Professor Sergey Minko, the Egon Matijevic' Chair Professor of Chemistry, is an expert in colloid science and has done extensive work involving "Smart Responsive Functional Materials Based on Self Assembly in Polymer and Colloidal Systems." His CAMP-related research interests include smart/responsive polymer materials, smart colloids, nanostructured thin polymer films, nanotemplates and nanomembranes, formation of nanowires and nanoparticles, adhesion, wetting, adsorption regulation, single molecule devices, and combinatorial methods in material science.
Research in Professor Devon Shipp's laboratories centers on novel polymerization techniques and new polymer materials. Over the past year a number of new developments have taken place in these areas.

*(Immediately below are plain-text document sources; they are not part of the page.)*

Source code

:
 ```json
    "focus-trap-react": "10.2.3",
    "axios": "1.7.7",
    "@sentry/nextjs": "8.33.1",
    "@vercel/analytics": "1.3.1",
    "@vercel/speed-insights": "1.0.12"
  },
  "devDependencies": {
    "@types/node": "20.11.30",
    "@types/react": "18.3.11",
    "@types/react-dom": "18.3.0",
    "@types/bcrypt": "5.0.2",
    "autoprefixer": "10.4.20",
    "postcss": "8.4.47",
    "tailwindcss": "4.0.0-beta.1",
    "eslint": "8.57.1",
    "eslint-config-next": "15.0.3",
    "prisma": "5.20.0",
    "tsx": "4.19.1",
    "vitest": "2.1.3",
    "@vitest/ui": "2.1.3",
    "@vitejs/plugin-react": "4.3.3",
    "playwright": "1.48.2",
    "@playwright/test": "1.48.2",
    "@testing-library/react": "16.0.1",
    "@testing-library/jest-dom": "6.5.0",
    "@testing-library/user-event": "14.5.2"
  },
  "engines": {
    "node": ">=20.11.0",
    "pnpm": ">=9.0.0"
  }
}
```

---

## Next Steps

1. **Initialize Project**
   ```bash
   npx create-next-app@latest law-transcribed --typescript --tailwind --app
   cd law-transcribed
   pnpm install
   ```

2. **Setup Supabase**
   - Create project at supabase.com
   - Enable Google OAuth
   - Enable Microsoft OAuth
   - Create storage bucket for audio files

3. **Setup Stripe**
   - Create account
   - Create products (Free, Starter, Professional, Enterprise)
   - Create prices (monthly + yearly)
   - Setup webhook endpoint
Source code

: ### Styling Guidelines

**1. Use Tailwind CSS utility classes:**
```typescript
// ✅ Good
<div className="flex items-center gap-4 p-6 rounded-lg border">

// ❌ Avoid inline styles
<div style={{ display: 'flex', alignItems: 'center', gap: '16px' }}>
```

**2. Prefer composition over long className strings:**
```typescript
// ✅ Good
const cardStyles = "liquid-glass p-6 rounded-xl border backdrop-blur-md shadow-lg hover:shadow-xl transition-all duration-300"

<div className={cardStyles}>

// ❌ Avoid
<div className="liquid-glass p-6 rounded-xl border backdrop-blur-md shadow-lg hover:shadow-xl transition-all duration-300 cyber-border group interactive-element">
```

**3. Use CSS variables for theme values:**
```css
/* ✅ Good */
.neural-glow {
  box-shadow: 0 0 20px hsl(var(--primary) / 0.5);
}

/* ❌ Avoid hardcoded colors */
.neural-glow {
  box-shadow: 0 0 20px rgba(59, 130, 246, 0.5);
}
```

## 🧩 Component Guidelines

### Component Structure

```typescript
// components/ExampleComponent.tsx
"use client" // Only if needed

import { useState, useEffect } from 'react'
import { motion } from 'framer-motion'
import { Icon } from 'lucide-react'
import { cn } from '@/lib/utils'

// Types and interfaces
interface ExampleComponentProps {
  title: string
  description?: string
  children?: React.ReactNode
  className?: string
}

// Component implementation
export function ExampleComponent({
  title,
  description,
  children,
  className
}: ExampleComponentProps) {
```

The synthesis of polymer-silicate nanocomposites, where the polymers have well-defined molecular weights and molecular weight distributions (i.e. predictable average molecular weights and low polydispersities) has been achieved using three variations of living radical polymerization, viz. atom transfer radical polymerization (ATRP), nitroxide-mediated polymerization (NMP) and reversible addition-fragmentation chain transfer (RAFT) polymerization. Nanocomposites containing homopolymers of styrene, n-butyl acrylate (BA) and methyl methacrylate (MMA) have been produced using montmorillonite as the silicate material. This is the first work in which RAFT has been used to produce polymer-silicate nanocomposites.
Block copolymer nanocomposites of polystyrene-block-poly(MMA) and polystyrene-block-poly(BA) have been produced using ATRP. These block copolymer materials represent the first successful production of block copolymer-silicate nanocomposites using living radical polymerization. These are expected to exhibit interesting phase separation behavior, in addition to the well-documented improvement in physical properties such as modulus, gas barrier properties, impact strength, and lighter weights. The work on block copolymer nanocomposites has been recently published (Chem. Mater. 2003, 15, 2693-2695).
The synthesis of polymer-silicate nanocomposites via NMP and RAFT utilized silicate layers that had been modified by a quaternary ammonium salt compound containing a monomer moiety. NMP of styrene proceeded in the expected manner for a living radical polymerization. TEM and x-ray diffraction (XRD) of the product material clearly showed a significant degree of exfoliation. RAFT polymerization of MMA in the presence of the monomer-modified silicate also resulted in well-controlled molecular weights and low polydispersities.
Two other projects in Professor Shipp's laboratory that utilize the group's expertise in polymer synthesis are (1) the synthesis of polymer modified TiO2 particles for potential use in photovoltaic cells, and (2) the synthesis of light-harvesting polymers exhibiting stimuli responsive behavior.